DATA EXTRACT:
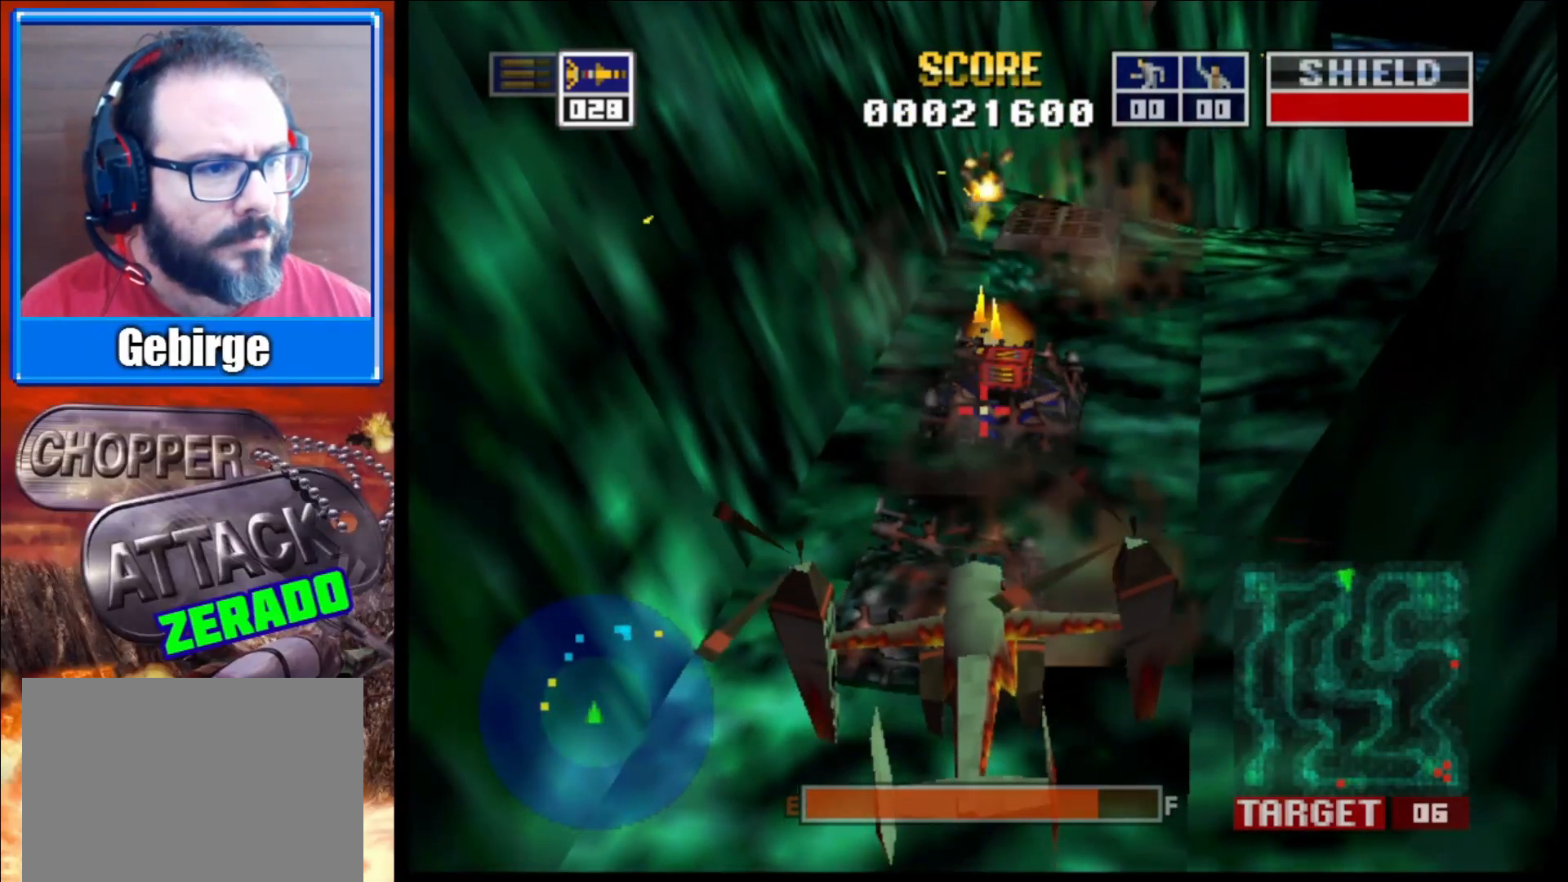
{"buttons": [], "left_stick": "center", "right_stick": "up", "events": []}
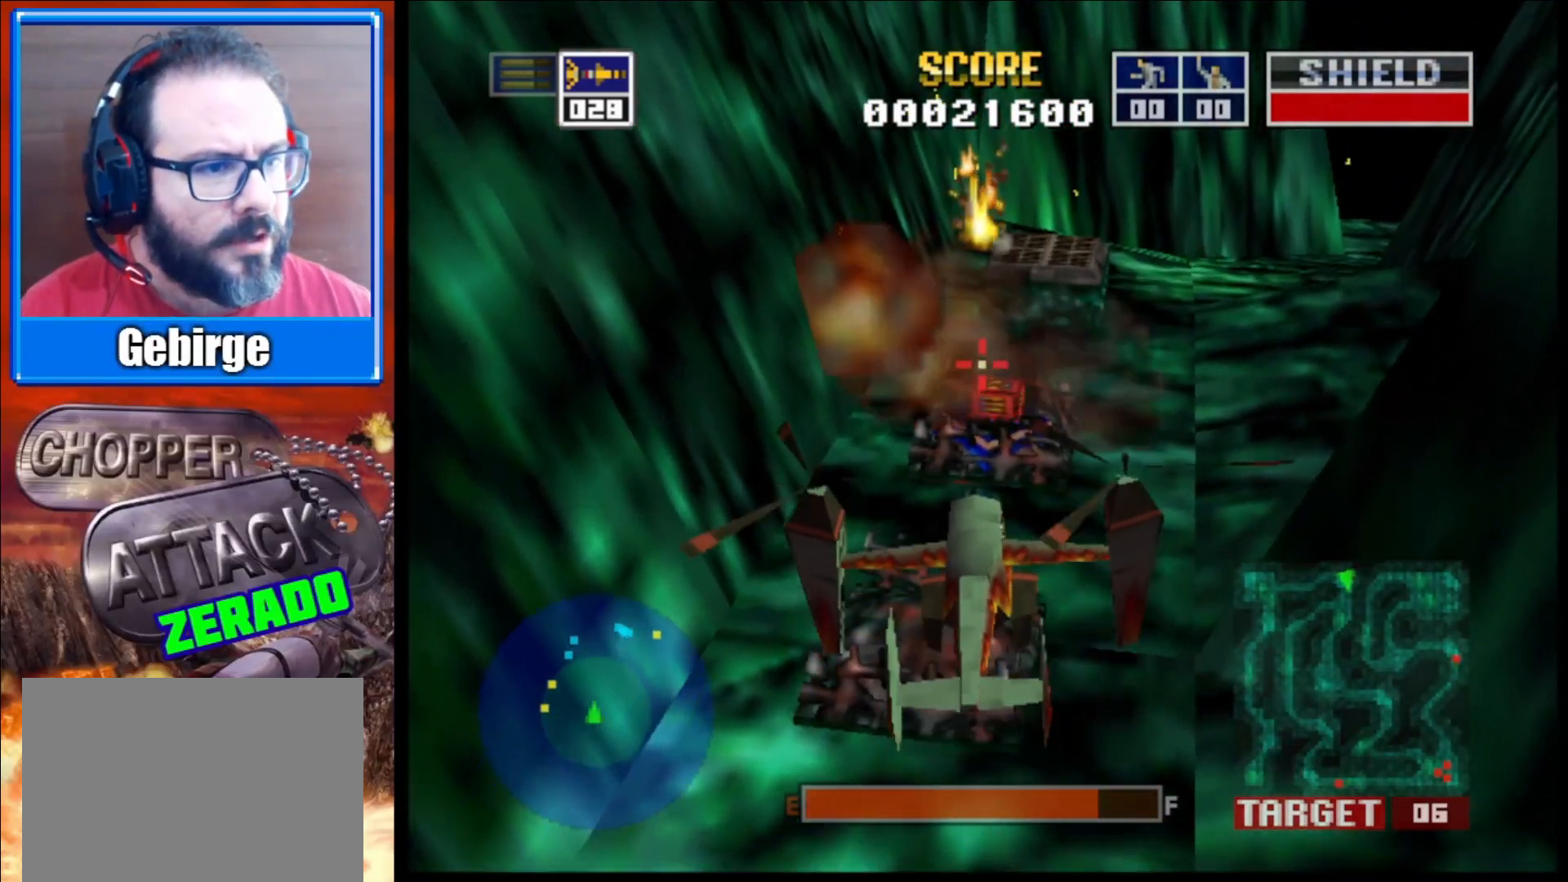
{"buttons": [], "left_stick": "center", "right_stick": "up", "events": []}
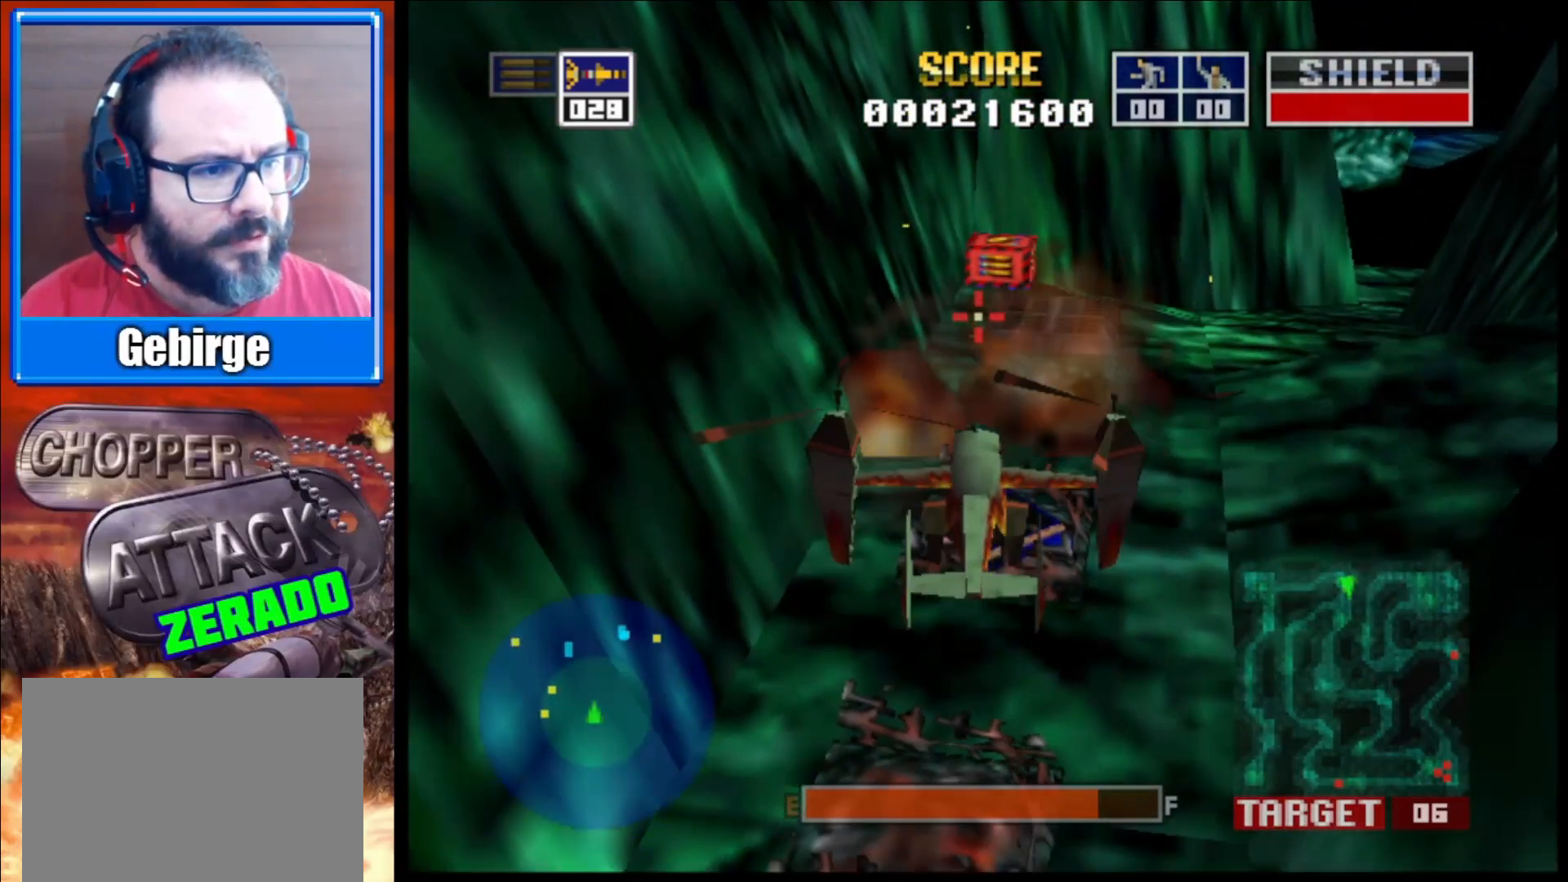
{"buttons": [], "left_stick": "center", "right_stick": "center", "events": [[350, "right_stick", "center"]]}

ACTION ITEM:
Without any of its pictures, the listing is to be repeated exactly as it stands.

ANSWER TO THIS TASK:
{"buttons": [], "left_stick": "center", "right_stick": "up", "events": []}
{"buttons": [], "left_stick": "center", "right_stick": "up", "events": []}
{"buttons": [], "left_stick": "center", "right_stick": "center", "events": [[350, "right_stick", "center"]]}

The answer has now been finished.